▸ **Task**:
Could you copy every record below exactly, leaving out the pictures?

▸ **Extracted data**:

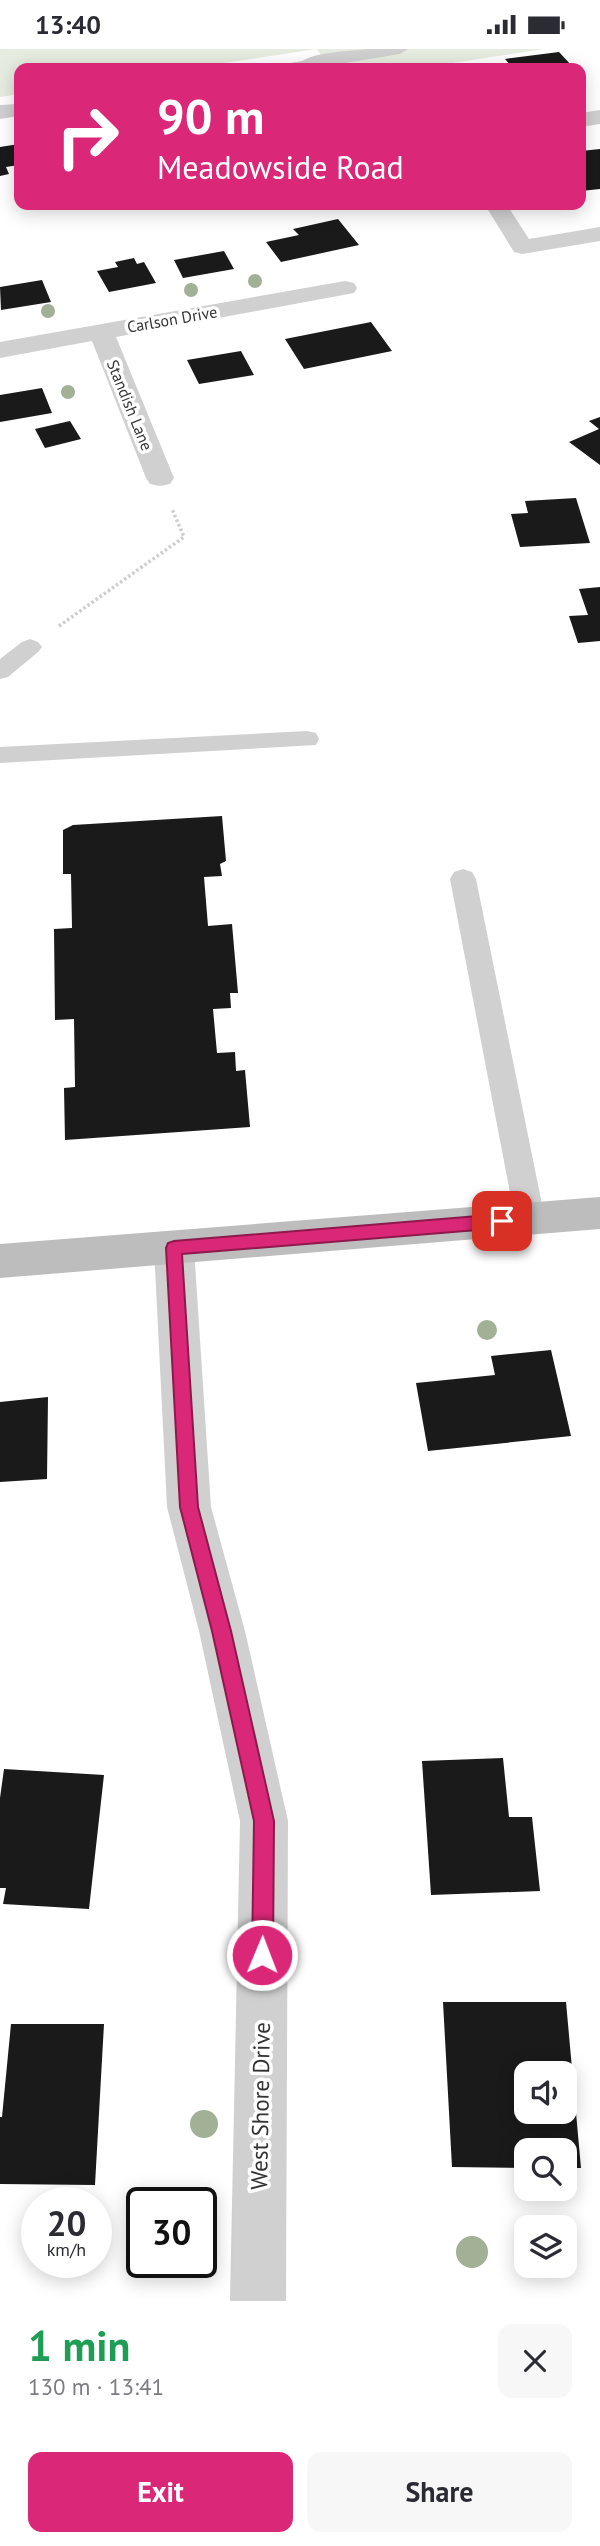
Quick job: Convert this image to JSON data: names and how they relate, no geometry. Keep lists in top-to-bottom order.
{
  "streets": {
    "street": ["Carlson Drive", "Standish Lane", "West Shore Drive"]
  },
  "crossings": [
    ["Carlson Drive", "Standish Lane"]
  ],
  "page": {
    "status": "13:40",
    "turn": ["90 m", "Meadowside Road"],
    "speed": "20 km/h",
    "limit": "30",
    "heading": ["1 min", "130 m · 13:41"],
    "buttons": ["Exit", "Share"]
  }
}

▸ **Written response**:
Quick job: Convert this image to JSON data: names and how they relate, no geometry. Keep lists in top-to-bottom order.
{
  "streets": {
    "street": ["Carlson Drive", "Standish Lane", "West Shore Drive"]
  },
  "crossings": [
    ["Carlson Drive", "Standish Lane"]
  ],
  "page": {
    "status": "13:40",
    "turn": ["90 m", "Meadowside Road"],
    "speed": "20 km/h",
    "limit": "30",
    "heading": ["1 min", "130 m · 13:41"],
    "buttons": ["Exit", "Share"]
  }
}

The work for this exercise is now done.